Despite calls from some preservationists to protect more of the sprawling Domino Sugar Refinery adjacent the Williamsburg Bridge, the Landmarks Preservation Commission (LPC) designated only three interconnected buildings at the center of the site at its weekly meeting on September 25. The decision paves the way for the New Domino, a mixed-income development designed by Rafael Viñoly that will occupy much of the refinery’s land.
In an interview, LPC chair Robert Tierney said the commission had to balance preserving North Brooklyn’s industrial waterfront while still serving its current residents. “On the merits, this is clearly the way to go,” he said. “Assuming there are no other constraints—an unlimited budget, no housing, the community didn’t care—then it would be great to save everything, but you have to be realistic.” Part of the reason the community cares so much and wants to only preserve part of the refinery is that nearly a third of the New Domino’s 2,200 units will be affordable for low- and moderate-income families.
Not all of the complex could be saved while making room for such an ambitious project. The commission decided to keep the pan, finishing, and filter houses, which comprise the massive brick structure that is the heart of the complex, both historically and visually— it is the oldest intact portion of the complex as well as the tallest, with a 210-foot smokestack. It should make a nice counterpoint to a the 30- and 40-story towers that will rise beside it. (“How Sweet It Is,” AN 13_08.01.2007).
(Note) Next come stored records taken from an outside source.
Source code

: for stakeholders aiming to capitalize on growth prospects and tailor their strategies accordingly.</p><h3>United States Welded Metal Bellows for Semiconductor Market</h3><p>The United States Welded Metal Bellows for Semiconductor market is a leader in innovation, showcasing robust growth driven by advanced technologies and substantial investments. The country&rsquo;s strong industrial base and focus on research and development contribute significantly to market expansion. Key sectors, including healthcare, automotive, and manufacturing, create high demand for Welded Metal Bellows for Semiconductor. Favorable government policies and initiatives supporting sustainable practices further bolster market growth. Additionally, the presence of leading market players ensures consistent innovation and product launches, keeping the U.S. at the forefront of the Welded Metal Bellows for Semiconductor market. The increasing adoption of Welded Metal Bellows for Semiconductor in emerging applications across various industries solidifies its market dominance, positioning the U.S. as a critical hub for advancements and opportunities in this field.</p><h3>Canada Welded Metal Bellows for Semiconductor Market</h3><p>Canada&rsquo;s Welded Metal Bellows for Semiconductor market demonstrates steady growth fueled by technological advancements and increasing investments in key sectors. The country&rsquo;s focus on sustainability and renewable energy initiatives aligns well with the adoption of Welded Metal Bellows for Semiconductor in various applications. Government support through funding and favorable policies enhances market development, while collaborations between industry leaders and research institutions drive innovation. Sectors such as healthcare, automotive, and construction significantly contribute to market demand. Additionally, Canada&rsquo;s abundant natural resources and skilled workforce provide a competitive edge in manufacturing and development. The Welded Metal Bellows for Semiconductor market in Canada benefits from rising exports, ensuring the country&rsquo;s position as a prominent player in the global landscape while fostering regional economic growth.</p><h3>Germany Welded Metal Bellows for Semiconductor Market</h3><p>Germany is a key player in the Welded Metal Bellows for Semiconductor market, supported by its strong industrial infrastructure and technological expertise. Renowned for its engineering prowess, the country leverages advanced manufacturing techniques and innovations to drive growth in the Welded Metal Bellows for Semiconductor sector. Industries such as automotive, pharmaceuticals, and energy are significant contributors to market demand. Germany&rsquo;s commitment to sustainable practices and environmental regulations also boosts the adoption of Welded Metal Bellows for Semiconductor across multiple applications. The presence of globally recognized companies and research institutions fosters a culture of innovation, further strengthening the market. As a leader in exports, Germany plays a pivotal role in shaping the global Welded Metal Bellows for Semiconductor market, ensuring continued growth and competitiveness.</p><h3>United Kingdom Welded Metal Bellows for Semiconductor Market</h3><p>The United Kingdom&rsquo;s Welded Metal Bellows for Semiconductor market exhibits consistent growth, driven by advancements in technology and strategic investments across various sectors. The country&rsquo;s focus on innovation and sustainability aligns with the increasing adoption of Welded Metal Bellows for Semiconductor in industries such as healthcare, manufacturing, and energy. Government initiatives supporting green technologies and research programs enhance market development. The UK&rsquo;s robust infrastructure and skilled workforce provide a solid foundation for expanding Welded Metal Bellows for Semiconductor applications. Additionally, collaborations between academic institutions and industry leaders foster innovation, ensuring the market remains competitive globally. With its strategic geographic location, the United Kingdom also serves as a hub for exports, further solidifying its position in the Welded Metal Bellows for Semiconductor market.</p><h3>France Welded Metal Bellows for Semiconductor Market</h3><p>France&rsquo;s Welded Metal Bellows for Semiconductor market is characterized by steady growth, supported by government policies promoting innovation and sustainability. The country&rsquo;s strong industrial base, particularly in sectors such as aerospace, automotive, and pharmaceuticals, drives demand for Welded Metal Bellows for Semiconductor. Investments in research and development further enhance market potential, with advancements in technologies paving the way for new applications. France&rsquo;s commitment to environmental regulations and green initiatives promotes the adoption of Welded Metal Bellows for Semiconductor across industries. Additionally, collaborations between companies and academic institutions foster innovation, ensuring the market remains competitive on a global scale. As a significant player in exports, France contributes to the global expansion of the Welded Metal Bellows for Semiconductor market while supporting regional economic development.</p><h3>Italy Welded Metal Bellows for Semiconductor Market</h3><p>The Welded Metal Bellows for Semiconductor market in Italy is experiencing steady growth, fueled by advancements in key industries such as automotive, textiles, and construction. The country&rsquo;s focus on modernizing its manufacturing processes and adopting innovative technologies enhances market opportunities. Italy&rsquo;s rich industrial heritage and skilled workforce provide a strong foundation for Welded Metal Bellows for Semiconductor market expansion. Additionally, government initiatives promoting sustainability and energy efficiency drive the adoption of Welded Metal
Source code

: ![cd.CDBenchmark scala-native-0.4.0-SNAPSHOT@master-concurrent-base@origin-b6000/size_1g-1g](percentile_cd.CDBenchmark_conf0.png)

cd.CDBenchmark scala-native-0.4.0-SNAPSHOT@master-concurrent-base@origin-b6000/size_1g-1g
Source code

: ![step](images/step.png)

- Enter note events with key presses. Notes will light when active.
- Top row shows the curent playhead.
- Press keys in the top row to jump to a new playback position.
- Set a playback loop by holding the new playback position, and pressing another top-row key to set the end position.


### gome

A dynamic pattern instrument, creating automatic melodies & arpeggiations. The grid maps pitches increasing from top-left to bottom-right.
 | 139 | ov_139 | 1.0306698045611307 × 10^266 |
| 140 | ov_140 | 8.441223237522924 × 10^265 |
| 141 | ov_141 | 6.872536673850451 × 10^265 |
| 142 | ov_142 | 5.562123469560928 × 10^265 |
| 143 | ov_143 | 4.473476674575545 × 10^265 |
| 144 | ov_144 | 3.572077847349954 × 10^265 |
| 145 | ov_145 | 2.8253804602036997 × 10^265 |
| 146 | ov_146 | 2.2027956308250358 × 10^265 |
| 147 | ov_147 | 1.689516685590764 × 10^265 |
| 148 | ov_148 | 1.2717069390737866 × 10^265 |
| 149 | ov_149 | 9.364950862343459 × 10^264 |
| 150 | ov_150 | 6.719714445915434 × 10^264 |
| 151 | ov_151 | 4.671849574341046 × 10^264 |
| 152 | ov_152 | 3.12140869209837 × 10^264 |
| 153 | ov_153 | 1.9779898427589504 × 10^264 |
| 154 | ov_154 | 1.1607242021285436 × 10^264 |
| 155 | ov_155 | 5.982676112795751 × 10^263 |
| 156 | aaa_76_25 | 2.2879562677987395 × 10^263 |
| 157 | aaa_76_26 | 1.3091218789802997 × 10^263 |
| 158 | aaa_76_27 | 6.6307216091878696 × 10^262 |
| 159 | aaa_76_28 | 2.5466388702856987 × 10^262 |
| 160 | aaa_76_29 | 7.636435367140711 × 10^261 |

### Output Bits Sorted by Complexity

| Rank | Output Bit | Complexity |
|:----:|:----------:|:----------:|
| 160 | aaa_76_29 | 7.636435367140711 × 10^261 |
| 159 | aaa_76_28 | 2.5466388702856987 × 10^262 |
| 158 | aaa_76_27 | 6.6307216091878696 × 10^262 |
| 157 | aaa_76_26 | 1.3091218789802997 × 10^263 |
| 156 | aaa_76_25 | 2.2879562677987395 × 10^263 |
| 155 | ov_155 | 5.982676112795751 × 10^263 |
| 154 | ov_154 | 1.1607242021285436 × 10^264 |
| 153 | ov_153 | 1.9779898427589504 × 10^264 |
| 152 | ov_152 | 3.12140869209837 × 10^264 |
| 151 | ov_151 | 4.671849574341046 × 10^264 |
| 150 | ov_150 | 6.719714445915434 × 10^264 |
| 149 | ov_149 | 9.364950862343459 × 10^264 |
Some preservationists, however, see this decision as a whitewash job. Simeon Bankoff, executive director of the Historic Districts Council, applauded the Domino designation but said he wishes more could have been saved to better convey the history of the refinery. He was also concerned that the newer buildings could overpower the older ones. “Ten years from now, we’ll look at that, and will anyone understand what it was?” he said of the refinery. “We’ll have part of it, but is that enough? Is this really the purpose of preservation?”
Tierney did emphasize that the commission considered all buildings on the site and maintained only those worthy of preservation. This, however, does not include the concrete Bin House that has held aloft the iconic yellow neon Domino Sugar sign since 1960. (The developer has said it intends to keep the sign in some fashion.)
The 19th-century Adant House, which has been repeatedly modified, will not be saved. Neither will the many warehouses that line the site, which no one has campaigned for specifically. “The difficulty is not that we didn’t do enough,” Tierney said. “It’s that we did any preservation at all. It may seem like a given, but it is very possible nothing could have been saved. They’re going to keep the buildings that count.”
But which buildings count is a matter of debate, even for Tierney, given his statements during the September 25 meeting. “If sugar was king in Brooklyn,” he said at the time, “the former Domino complex for decades was its crown.” Does that then mean that only a handful of jewels have been saved?